↓↓↓

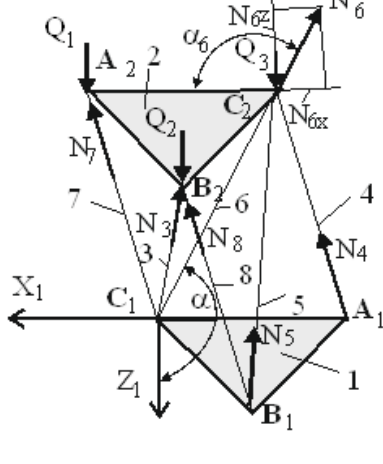
Figure 5 . Design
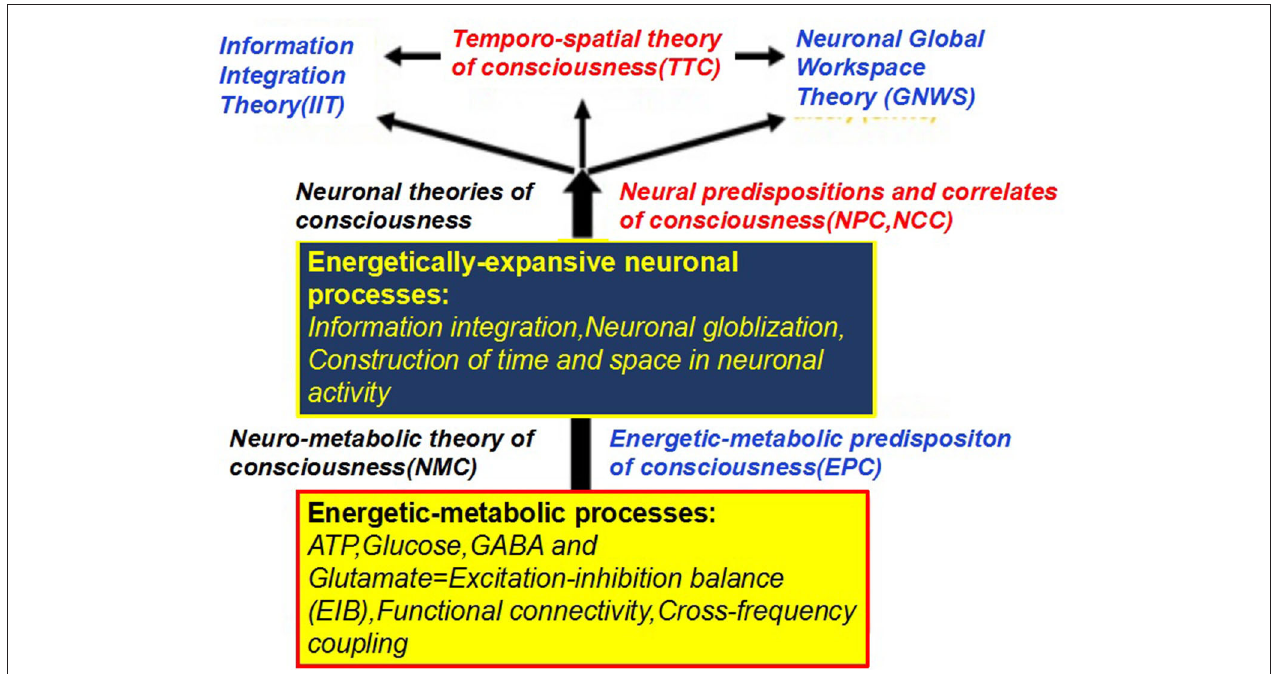
FIGURE 6 | Neuro-metabolic theory of consciousness and its relationship to neuronal theories of consciousness. The figure shows in the lower part the energetic-metabolic basis of those neuronal processes (middle part) that are cost expensive and require lots of energic metabolisms to yield consciousness as postulated in various neuronal theories of consciousness (upper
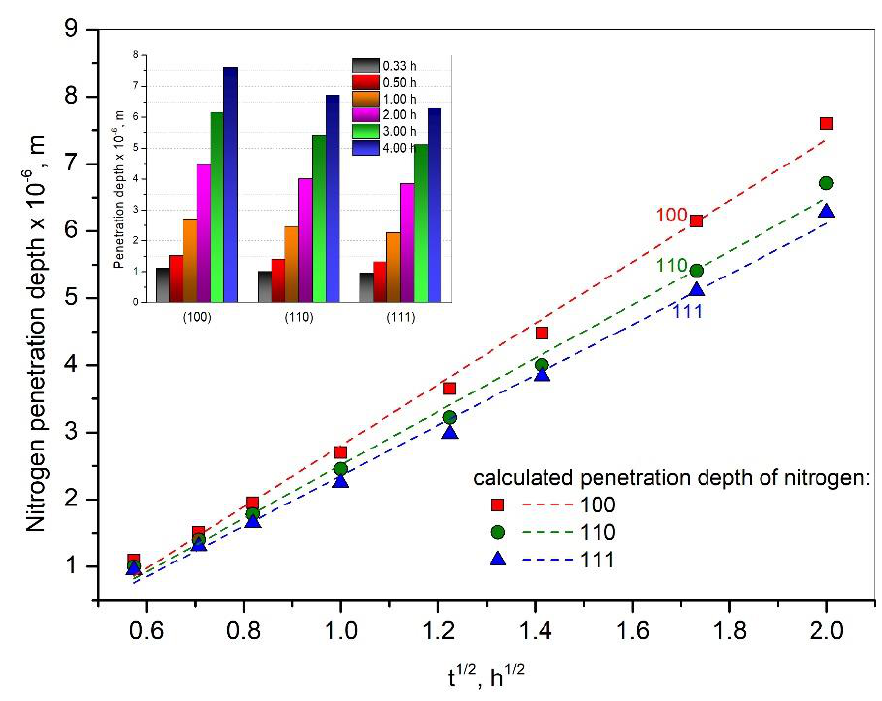
Figure 6. Figure 6. Calculated time dependencies of nitrogen penetrations depth for different crystalline orientations.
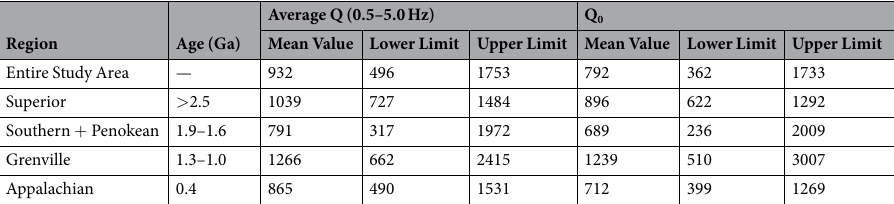
Table 2. Average broadband Q and Q 0 for each geological province, and the entire study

↑↑↑

**Directions for this task:** Exact copy, no pictures: please print the data above once more.

**Exercise output:**
Figure 5 . Design
FIGURE 6 | Neuro-metabolic theory of consciousness and its relationship to neuronal theories of consciousness. The figure shows in the lower part the energetic-metabolic basis of those neuronal processes (middle part) that are cost expensive and require lots of energic metabolisms to yield consciousness as postulated in various neuronal theories of consciousness (upper
Figure 6. Figure 6. Calculated time dependencies of nitrogen penetrations depth for different crystalline orientations.
Table 2. Average broadband Q and Q 0 for each geological province, and the entire study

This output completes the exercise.